▶ **PASSAGE FOR REVIEW**
━━━━━━

Abstract

Fungus-farming “attine” ant agriculture consists of five distinct agricultural systems characterized by a remarkable symbiont fidelity in which five phylogenetic groups of ants faithfully cultivate five phylogenetic groups of fungi. Across-system garden switching experiments result in colony decline and death, indicating that attine ant-fungus symbiont fidelity is enforced by poorly understood biological constraints. The most dramatic violation of this pattern of symbiont fidelity occurs in the relict species Apterostigma megacephala, the only lower-attine ant known to cultivate a higher-attine fungus. Apterostigma megacephala is the sole surviving representative of an ancient lineage that diverged from all other Apterostigma fungus-farming ants ~39 million years ago, yet it cultivates Leucoagaricus gongylophorus, a highly domesticated fungal species that originated in the gardens of the recently evolved leaf-cutting ants 8–11 million years ago. Understanding the biology of A. megacephala, therefore, may provide important clues about the biological mechanisms that constrain the otherwise seemingly obligate ant-fungus associations that characterize attine ant agriculture. Here, based on field work in the Floresta Nacional de Carajas in the state of Para in Brazil, we report the previously unknown biology of A. megacephala, including nest architecture, colony demography, foraging behavior, and the morphologies of the previously undescribed gyne, male, and larva.

━━━━━━

▶ **AVAILABLE DATA**
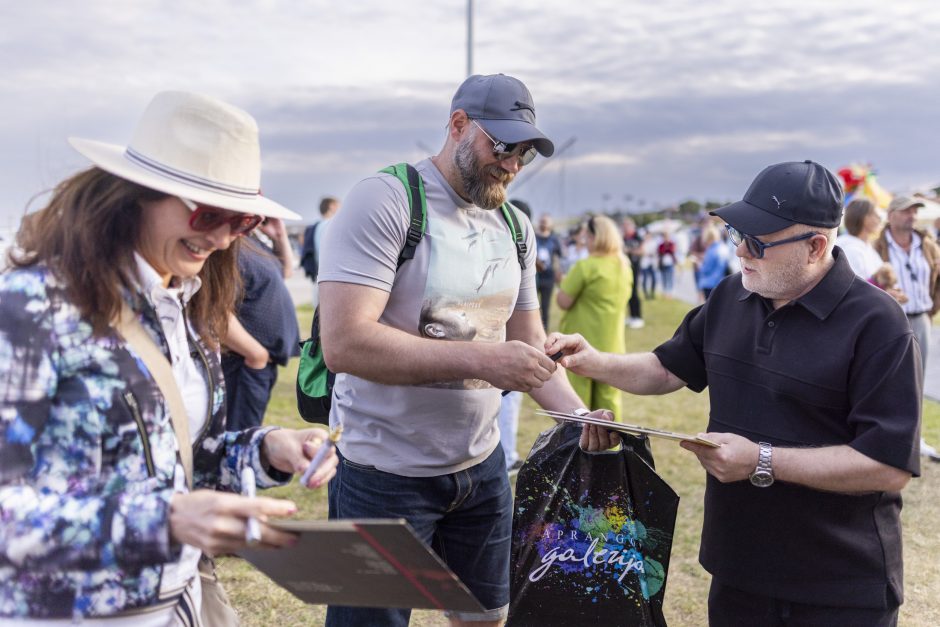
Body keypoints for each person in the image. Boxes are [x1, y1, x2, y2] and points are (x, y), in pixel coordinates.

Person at [0, 91, 338, 623]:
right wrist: (165, 521)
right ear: (133, 196)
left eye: (244, 221)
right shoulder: (30, 307)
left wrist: (267, 449)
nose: (226, 239)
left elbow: (185, 458)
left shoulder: (182, 302)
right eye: (212, 213)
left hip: (174, 605)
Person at [547, 160, 921, 625]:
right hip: (738, 570)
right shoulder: (730, 296)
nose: (741, 250)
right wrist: (593, 360)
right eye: (737, 234)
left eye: (758, 242)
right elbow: (666, 369)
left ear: (816, 246)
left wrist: (762, 461)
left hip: (839, 583)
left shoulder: (879, 325)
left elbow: (887, 466)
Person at [317, 73, 614, 627]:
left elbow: (528, 345)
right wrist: (483, 358)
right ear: (457, 125)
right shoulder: (386, 199)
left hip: (481, 467)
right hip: (383, 471)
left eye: (525, 151)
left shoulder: (515, 225)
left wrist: (578, 418)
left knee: (484, 619)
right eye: (502, 146)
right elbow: (345, 343)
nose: (513, 164)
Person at [873, 196, 940, 462]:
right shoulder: (878, 246)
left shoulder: (927, 245)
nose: (912, 216)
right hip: (890, 319)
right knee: (888, 378)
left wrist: (933, 307)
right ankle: (886, 437)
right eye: (906, 211)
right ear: (891, 215)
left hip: (922, 316)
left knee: (918, 379)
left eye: (914, 211)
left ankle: (916, 440)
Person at [221, 216, 301, 430]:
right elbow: (216, 312)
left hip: (258, 363)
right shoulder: (228, 246)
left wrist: (279, 237)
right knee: (239, 435)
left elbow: (285, 271)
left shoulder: (249, 240)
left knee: (249, 432)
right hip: (243, 362)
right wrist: (256, 355)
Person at [556, 215, 631, 420]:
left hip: (580, 347)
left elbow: (563, 301)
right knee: (610, 408)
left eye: (585, 237)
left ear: (593, 237)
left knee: (577, 408)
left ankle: (579, 451)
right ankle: (612, 450)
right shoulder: (624, 267)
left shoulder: (585, 266)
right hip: (613, 346)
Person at [300, 196, 340, 307]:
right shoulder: (333, 225)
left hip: (317, 278)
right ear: (332, 207)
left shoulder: (315, 227)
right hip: (331, 280)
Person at [835, 197, 884, 279]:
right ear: (864, 218)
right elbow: (858, 287)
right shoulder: (851, 250)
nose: (879, 218)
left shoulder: (865, 246)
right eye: (875, 214)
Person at [534, 212, 563, 330]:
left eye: (546, 222)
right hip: (535, 277)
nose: (544, 224)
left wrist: (558, 272)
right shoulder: (534, 237)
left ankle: (544, 331)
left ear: (550, 224)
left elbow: (559, 257)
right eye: (542, 222)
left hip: (548, 277)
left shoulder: (554, 240)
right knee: (533, 306)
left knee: (545, 306)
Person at [622, 217, 644, 327]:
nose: (624, 228)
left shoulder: (637, 236)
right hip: (626, 268)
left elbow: (641, 250)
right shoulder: (623, 238)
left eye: (626, 225)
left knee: (635, 292)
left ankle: (638, 317)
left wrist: (629, 251)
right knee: (628, 292)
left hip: (635, 267)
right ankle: (631, 316)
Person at [696, 224, 729, 299]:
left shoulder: (711, 250)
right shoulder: (723, 247)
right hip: (720, 282)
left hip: (709, 284)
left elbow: (705, 269)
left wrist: (699, 264)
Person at [657, 230, 677, 298]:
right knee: (664, 277)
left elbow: (672, 251)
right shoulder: (661, 245)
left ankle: (670, 292)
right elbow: (660, 252)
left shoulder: (671, 244)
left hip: (670, 263)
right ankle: (665, 292)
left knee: (670, 277)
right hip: (663, 263)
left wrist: (667, 249)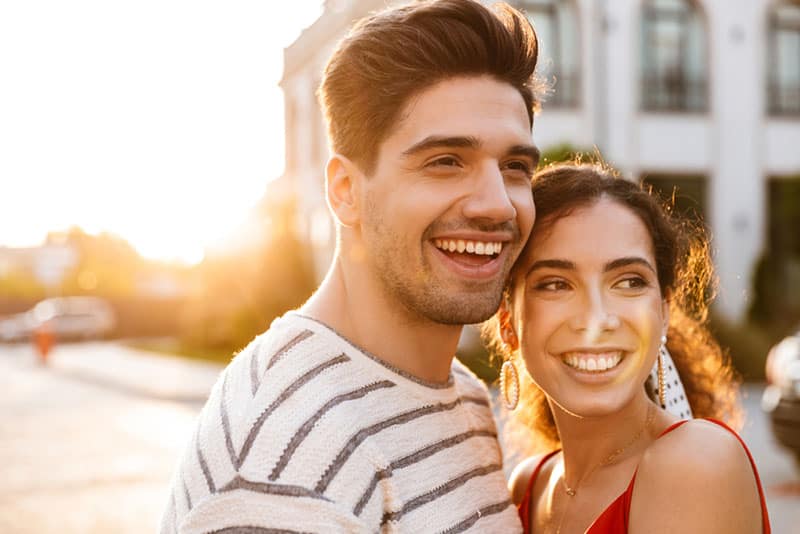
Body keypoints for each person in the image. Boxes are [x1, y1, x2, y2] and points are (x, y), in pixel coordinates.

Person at [160, 1, 543, 531]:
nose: (497, 204)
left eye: (515, 166)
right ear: (345, 190)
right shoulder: (284, 459)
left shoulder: (462, 395)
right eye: (445, 162)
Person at [489, 162, 771, 533]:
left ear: (664, 313)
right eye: (556, 284)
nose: (596, 319)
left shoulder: (697, 463)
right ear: (508, 323)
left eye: (628, 282)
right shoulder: (528, 485)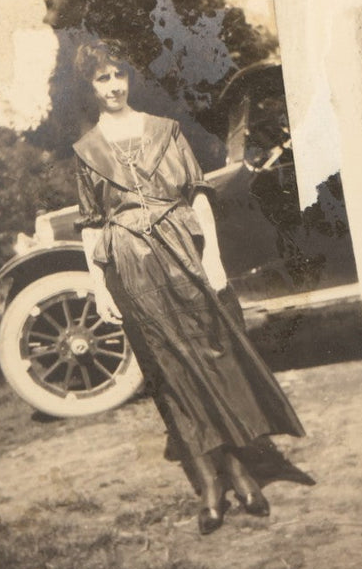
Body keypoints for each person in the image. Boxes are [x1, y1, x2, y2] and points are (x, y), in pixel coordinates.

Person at [71, 44, 305, 534]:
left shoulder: (166, 131)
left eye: (118, 75)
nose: (113, 86)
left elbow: (198, 199)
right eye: (101, 79)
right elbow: (92, 227)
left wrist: (213, 261)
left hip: (184, 258)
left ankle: (240, 466)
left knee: (214, 360)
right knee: (169, 374)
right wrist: (101, 289)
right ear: (89, 87)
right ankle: (213, 484)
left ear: (128, 78)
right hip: (132, 271)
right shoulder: (86, 151)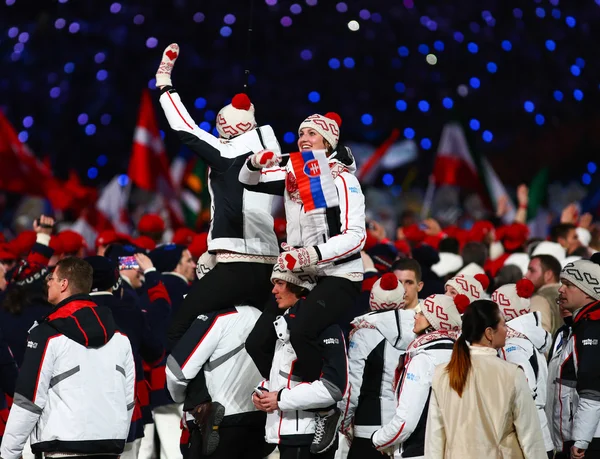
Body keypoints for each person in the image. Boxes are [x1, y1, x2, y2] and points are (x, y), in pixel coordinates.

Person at [239, 109, 365, 450]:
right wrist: (254, 162)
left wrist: (311, 254)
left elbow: (356, 237)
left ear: (328, 142)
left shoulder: (342, 180)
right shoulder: (295, 171)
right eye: (300, 134)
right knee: (257, 341)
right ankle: (289, 389)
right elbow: (248, 182)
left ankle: (325, 404)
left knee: (303, 328)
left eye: (312, 135)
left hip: (340, 274)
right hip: (304, 274)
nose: (303, 139)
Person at [155, 43, 281, 351]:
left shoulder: (223, 152)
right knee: (268, 342)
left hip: (235, 263)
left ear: (223, 127)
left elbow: (183, 127)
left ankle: (194, 399)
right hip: (272, 265)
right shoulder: (275, 155)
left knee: (178, 330)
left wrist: (164, 83)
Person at [0, 257, 135, 459]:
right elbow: (129, 398)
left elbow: (29, 398)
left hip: (63, 446)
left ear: (64, 284)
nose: (47, 282)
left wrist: (9, 453)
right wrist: (117, 437)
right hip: (110, 444)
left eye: (52, 278)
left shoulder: (46, 334)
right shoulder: (121, 337)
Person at [424, 300, 546, 458]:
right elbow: (530, 437)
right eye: (503, 325)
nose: (506, 330)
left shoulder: (443, 373)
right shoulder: (511, 374)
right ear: (489, 333)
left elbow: (434, 438)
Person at [252, 265, 348, 458]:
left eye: (280, 283)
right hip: (285, 433)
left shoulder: (326, 327)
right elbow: (288, 375)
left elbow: (334, 388)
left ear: (299, 286)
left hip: (309, 436)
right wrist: (264, 391)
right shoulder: (284, 323)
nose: (274, 291)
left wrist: (279, 399)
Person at [165, 278, 265, 458]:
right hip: (260, 417)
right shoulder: (263, 315)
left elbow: (177, 372)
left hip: (217, 422)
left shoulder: (218, 317)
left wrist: (182, 399)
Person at [86, 254, 167, 459]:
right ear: (115, 281)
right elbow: (155, 353)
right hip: (127, 405)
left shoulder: (67, 314)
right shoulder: (131, 312)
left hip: (82, 409)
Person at [371, 294, 468, 458]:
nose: (415, 316)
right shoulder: (461, 355)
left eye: (422, 313)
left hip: (418, 451)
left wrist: (377, 439)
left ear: (434, 321)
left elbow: (405, 423)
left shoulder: (423, 360)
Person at [340, 273, 417, 458]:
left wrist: (344, 422)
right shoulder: (419, 329)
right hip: (407, 427)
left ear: (374, 299)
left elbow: (353, 388)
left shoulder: (363, 333)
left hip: (369, 428)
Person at [492, 280, 554, 457]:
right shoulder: (526, 339)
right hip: (537, 435)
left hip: (528, 440)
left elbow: (522, 392)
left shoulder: (513, 345)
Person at [546, 257, 600, 459]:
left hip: (589, 442)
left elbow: (592, 390)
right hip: (574, 438)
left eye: (569, 284)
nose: (561, 289)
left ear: (588, 291)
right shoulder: (578, 327)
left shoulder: (593, 327)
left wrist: (581, 440)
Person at [525, 254, 563, 336]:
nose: (526, 275)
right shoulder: (570, 295)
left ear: (548, 274)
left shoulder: (539, 298)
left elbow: (538, 338)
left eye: (532, 271)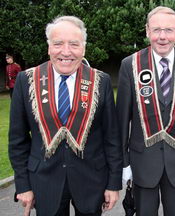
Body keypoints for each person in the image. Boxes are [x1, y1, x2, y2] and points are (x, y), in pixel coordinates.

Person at [8, 16, 123, 216]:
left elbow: (111, 138)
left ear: (83, 49)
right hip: (43, 181)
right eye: (58, 44)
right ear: (49, 47)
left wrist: (113, 184)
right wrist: (23, 185)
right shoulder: (26, 81)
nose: (66, 51)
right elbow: (17, 140)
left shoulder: (100, 81)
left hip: (91, 179)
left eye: (74, 44)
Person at [116, 6, 175, 216]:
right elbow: (121, 122)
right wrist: (123, 163)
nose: (162, 37)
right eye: (156, 30)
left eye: (168, 30)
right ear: (147, 31)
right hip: (142, 163)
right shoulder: (130, 65)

━━━━━━

▶ **WORK TASK**
Summarize the abstract on fungus-farming ants in two sentences. The listing bears no relation to the abstract on fungus-farming ants.

▶ **FINISHED EXERCISE**
Attine ant agriculture comprises five systems in which five groups of ants faithfully cultivate five groups of fungi, and Apterostigma megacephala is the most dramatic exception, being the only lower-attine ant known to cultivate a higher-attine fungus, Leucoagaricus gongylophorus. Based on field work in the Floresta Nacional de Carajas in Para, Brazil, the authors report the previously unknown biology of this species, including nest architecture, colony demography, foraging behavior, and the morphologies of the gyne, male, and larva.